Exercise details =>
Copy out the entries that follow, exactly as written.

Materials provided =>
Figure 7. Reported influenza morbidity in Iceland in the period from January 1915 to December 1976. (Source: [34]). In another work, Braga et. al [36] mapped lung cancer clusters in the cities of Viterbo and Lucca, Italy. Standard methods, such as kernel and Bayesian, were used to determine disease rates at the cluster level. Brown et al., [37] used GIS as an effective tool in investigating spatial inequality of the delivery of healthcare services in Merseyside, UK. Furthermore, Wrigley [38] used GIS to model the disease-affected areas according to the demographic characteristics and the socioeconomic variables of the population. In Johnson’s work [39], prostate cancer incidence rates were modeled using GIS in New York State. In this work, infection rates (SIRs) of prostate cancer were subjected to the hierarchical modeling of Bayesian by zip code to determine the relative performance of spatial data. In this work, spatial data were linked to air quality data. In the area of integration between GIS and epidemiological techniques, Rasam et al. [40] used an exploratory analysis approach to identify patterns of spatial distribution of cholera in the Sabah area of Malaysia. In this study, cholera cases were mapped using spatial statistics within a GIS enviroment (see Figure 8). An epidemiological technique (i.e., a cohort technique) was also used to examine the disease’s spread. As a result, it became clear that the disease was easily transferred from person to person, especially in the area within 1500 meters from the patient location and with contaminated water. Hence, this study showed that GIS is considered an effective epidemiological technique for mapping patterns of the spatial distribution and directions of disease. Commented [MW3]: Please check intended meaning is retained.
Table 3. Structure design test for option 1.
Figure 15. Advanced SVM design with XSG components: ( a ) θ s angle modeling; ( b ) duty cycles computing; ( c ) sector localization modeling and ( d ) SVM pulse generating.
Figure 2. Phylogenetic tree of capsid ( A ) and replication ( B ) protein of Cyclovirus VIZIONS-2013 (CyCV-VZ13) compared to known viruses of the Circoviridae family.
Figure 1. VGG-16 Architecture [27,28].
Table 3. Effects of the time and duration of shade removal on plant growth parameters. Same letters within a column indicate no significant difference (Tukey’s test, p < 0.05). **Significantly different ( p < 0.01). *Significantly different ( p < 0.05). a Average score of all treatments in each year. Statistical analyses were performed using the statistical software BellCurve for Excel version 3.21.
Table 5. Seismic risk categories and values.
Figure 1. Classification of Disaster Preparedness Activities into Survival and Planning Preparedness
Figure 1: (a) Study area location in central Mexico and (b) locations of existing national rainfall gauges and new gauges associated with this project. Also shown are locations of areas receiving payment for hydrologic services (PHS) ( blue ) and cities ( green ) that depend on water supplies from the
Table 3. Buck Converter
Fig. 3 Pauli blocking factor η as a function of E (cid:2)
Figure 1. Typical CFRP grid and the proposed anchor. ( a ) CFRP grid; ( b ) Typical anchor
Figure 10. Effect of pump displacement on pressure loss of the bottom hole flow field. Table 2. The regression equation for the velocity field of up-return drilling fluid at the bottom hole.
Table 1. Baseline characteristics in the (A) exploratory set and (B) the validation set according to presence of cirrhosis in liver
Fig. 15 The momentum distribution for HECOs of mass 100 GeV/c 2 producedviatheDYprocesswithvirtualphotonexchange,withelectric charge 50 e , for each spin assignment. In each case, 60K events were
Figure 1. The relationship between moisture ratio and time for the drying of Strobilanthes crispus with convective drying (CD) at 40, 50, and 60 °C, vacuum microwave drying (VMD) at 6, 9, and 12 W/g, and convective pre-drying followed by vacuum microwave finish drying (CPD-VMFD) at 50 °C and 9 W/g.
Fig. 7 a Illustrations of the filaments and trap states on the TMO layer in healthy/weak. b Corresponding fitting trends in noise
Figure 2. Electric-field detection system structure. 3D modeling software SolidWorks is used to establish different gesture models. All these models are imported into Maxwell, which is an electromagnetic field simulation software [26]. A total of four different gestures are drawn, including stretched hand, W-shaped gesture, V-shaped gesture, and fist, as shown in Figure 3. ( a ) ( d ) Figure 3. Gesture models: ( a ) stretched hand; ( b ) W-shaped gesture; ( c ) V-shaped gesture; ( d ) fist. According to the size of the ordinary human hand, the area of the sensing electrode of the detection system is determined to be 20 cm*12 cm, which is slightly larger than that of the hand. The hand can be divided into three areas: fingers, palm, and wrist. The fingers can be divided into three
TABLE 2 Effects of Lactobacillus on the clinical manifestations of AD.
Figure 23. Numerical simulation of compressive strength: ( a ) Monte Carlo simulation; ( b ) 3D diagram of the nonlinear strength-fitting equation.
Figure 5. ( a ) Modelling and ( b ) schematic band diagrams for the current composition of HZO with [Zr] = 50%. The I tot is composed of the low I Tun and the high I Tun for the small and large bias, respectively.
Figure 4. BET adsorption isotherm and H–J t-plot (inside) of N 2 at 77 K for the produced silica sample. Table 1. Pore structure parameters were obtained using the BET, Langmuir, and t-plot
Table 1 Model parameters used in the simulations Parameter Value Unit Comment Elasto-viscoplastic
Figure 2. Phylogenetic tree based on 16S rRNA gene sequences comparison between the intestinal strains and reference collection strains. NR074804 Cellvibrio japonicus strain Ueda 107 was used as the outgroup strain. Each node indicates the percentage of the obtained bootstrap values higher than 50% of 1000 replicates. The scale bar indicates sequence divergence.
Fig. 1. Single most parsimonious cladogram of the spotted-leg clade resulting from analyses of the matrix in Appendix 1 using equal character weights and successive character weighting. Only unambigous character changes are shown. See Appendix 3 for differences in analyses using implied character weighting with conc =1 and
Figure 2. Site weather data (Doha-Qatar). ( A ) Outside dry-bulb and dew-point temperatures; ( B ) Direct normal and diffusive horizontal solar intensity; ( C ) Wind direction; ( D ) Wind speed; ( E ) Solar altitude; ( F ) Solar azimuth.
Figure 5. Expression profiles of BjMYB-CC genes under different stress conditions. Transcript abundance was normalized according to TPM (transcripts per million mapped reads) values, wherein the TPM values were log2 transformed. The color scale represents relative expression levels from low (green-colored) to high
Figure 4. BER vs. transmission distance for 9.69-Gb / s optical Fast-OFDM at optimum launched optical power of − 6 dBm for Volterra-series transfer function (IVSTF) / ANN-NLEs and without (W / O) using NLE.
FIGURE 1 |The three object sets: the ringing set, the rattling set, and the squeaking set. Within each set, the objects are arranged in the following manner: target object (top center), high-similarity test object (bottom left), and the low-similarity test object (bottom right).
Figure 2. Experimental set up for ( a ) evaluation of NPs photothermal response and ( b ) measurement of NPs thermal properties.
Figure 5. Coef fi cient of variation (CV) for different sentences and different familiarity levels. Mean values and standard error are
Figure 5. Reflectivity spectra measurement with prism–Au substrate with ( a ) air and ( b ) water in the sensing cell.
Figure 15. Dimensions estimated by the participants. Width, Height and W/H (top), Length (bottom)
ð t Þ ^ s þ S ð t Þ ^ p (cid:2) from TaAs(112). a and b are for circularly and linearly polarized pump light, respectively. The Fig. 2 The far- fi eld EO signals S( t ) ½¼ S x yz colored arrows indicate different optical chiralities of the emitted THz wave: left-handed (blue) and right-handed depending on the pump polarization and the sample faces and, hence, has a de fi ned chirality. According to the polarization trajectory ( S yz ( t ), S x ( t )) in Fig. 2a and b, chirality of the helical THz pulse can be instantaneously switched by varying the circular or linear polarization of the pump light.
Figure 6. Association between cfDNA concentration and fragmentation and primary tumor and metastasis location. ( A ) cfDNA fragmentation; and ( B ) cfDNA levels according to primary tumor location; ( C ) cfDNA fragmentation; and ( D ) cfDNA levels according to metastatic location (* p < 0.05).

Response box =>
Figure 7. Reported influenza morbidity in Iceland in the period from January 1915 to December 1976. (Source: [34]). In another work, Braga et. al [36] mapped lung cancer clusters in the cities of Viterbo and Lucca, Italy. Standard methods, such as kernel and Bayesian, were used to determine disease rates at the cluster level. Brown et al., [37] used GIS as an effective tool in investigating spatial inequality of the delivery of healthcare services in Merseyside, UK. Furthermore, Wrigley [38] used GIS to model the disease-affected areas according to the demographic characteristics and the socioeconomic variables of the population. In Johnson’s work [39], prostate cancer incidence rates were modeled using GIS in New York State. In this work, infection rates (SIRs) of prostate cancer were subjected to the hierarchical modeling of Bayesian by zip code to determine the relative performance of spatial data. In this work, spatial data were linked to air quality data. In the area of integration between GIS and epidemiological techniques, Rasam et al. [40] used an exploratory analysis approach to identify patterns of spatial distribution of cholera in the Sabah area of Malaysia. In this study, cholera cases were mapped using spatial statistics within a GIS enviroment (see Figure 8). An epidemiological technique (i.e., a cohort technique) was also used to examine the disease’s spread. As a result, it became clear that the disease was easily transferred from person to person, especially in the area within 1500 meters from the patient location and with contaminated water. Hence, this study showed that GIS is considered an effective epidemiological technique for mapping patterns of the spatial distribution and directions of disease. Commented [MW3]: Please check intended meaning is retained.
Table 3. Structure design test for option 1.
Figure 15. Advanced SVM design with XSG components: ( a ) θ s angle modeling; ( b ) duty cycles computing; ( c ) sector localization modeling and ( d ) SVM pulse generating.
Figure 2. Phylogenetic tree of capsid ( A ) and replication ( B ) protein of Cyclovirus VIZIONS-2013 (CyCV-VZ13) compared to known viruses of the Circoviridae family.
Figure 1. VGG-16 Architecture [27,28].
Table 3. Effects of the time and duration of shade removal on plant growth parameters. Same letters within a column indicate no significant difference (Tukey’s test, p < 0.05). **Significantly different ( p < 0.01). *Significantly different ( p < 0.05). a Average score of all treatments in each year. Statistical analyses were performed using the statistical software BellCurve for Excel version 3.21.
Table 5. Seismic risk categories and values.
Figure 1. Classification of Disaster Preparedness Activities into Survival and Planning Preparedness
Figure 1: (a) Study area location in central Mexico and (b) locations of existing national rainfall gauges and new gauges associated with this project. Also shown are locations of areas receiving payment for hydrologic services (PHS) ( blue ) and cities ( green ) that depend on water supplies from the
Table 3. Buck Converter
Fig. 3 Pauli blocking factor η as a function of E (cid:2)
Figure 1. Typical CFRP grid and the proposed anchor. ( a ) CFRP grid; ( b ) Typical anchor
Figure 10. Effect of pump displacement on pressure loss of the bottom hole flow field. Table 2. The regression equation for the velocity field of up-return drilling fluid at the bottom hole.
Table 1. Baseline characteristics in the (A) exploratory set and (B) the validation set according to presence of cirrhosis in liver
Fig. 15 The momentum distribution for HECOs of mass 100 GeV/c 2 producedviatheDYprocesswithvirtualphotonexchange,withelectric charge 50 e , for each spin assignment. In each case, 60K events were
Figure 1. The relationship between moisture ratio and time for the drying of Strobilanthes crispus with convective drying (CD) at 40, 50, and 60 °C, vacuum microwave drying (VMD) at 6, 9, and 12 W/g, and convective pre-drying followed by vacuum microwave finish drying (CPD-VMFD) at 50 °C and 9 W/g.
Fig. 7 a Illustrations of the filaments and trap states on the TMO layer in healthy/weak. b Corresponding fitting trends in noise
Figure 2. Electric-field detection system structure. 3D modeling software SolidWorks is used to establish different gesture models. All these models are imported into Maxwell, which is an electromagnetic field simulation software [26]. A total of four different gestures are drawn, including stretched hand, W-shaped gesture, V-shaped gesture, and fist, as shown in Figure 3. ( a ) ( d ) Figure 3. Gesture models: ( a ) stretched hand; ( b ) W-shaped gesture; ( c ) V-shaped gesture; ( d ) fist. According to the size of the ordinary human hand, the area of the sensing electrode of the detection system is determined to be 20 cm*12 cm, which is slightly larger than that of the hand. The hand can be divided into three areas: fingers, palm, and wrist. The fingers can be divided into three
TABLE 2 Effects of Lactobacillus on the clinical manifestations of AD.
Figure 23. Numerical simulation of compressive strength: ( a ) Monte Carlo simulation; ( b ) 3D diagram of the nonlinear strength-fitting equation.
Figure 5. ( a ) Modelling and ( b ) schematic band diagrams for the current composition of HZO with [Zr] = 50%. The I tot is composed of the low I Tun and the high I Tun for the small and large bias, respectively.
Figure 4. BET adsorption isotherm and H–J t-plot (inside) of N 2 at 77 K for the produced silica sample. Table 1. Pore structure parameters were obtained using the BET, Langmuir, and t-plot
Table 1 Model parameters used in the simulations Parameter Value Unit Comment Elasto-viscoplastic
Figure 2. Phylogenetic tree based on 16S rRNA gene sequences comparison between the intestinal strains and reference collection strains. NR074804 Cellvibrio japonicus strain Ueda 107 was used as the outgroup strain. Each node indicates the percentage of the obtained bootstrap values higher than 50% of 1000 replicates. The scale bar indicates sequence divergence.
Fig. 1. Single most parsimonious cladogram of the spotted-leg clade resulting from analyses of the matrix in Appendix 1 using equal character weights and successive character weighting. Only unambigous character changes are shown. See Appendix 3 for differences in analyses using implied character weighting with conc =1 and
Figure 2. Site weather data (Doha-Qatar). ( A ) Outside dry-bulb and dew-point temperatures; ( B ) Direct normal and diffusive horizontal solar intensity; ( C ) Wind direction; ( D ) Wind speed; ( E ) Solar altitude; ( F ) Solar azimuth.
Figure 5. Expression profiles of BjMYB-CC genes under different stress conditions. Transcript abundance was normalized according to TPM (transcripts per million mapped reads) values, wherein the TPM values were log2 transformed. The color scale represents relative expression levels from low (green-colored) to high
Figure 4. BER vs. transmission distance for 9.69-Gb / s optical Fast-OFDM at optimum launched optical power of − 6 dBm for Volterra-series transfer function (IVSTF) / ANN-NLEs and without (W / O) using NLE.
FIGURE 1 |The three object sets: the ringing set, the rattling set, and the squeaking set. Within each set, the objects are arranged in the following manner: target object (top center), high-similarity test object (bottom left), and the low-similarity test object (bottom right).
Figure 2. Experimental set up for ( a ) evaluation of NPs photothermal response and ( b ) measurement of NPs thermal properties.
Figure 5. Coef fi cient of variation (CV) for different sentences and different familiarity levels. Mean values and standard error are
Figure 5. Reflectivity spectra measurement with prism–Au substrate with ( a ) air and ( b ) water in the sensing cell.
Figure 15. Dimensions estimated by the participants. Width, Height and W/H (top), Length (bottom)
ð t Þ ^ s þ S ð t Þ ^ p (cid:2) from TaAs(112). a and b are for circularly and linearly polarized pump light, respectively. The Fig. 2 The far- fi eld EO signals S( t ) ½¼ S x yz colored arrows indicate different optical chiralities of the emitted THz wave: left-handed (blue) and right-handed depending on the pump polarization and the sample faces and, hence, has a de fi ned chirality. According to the polarization trajectory ( S yz ( t ), S x ( t )) in Fig. 2a and b, chirality of the helical THz pulse can be instantaneously switched by varying the circular or linear polarization of the pump light.
Figure 6. Association between cfDNA concentration and fragmentation and primary tumor and metastasis location. ( A ) cfDNA fragmentation; and ( B ) cfDNA levels according to primary tumor location; ( C ) cfDNA fragmentation; and ( D ) cfDNA levels according to metastatic location (* p < 0.05).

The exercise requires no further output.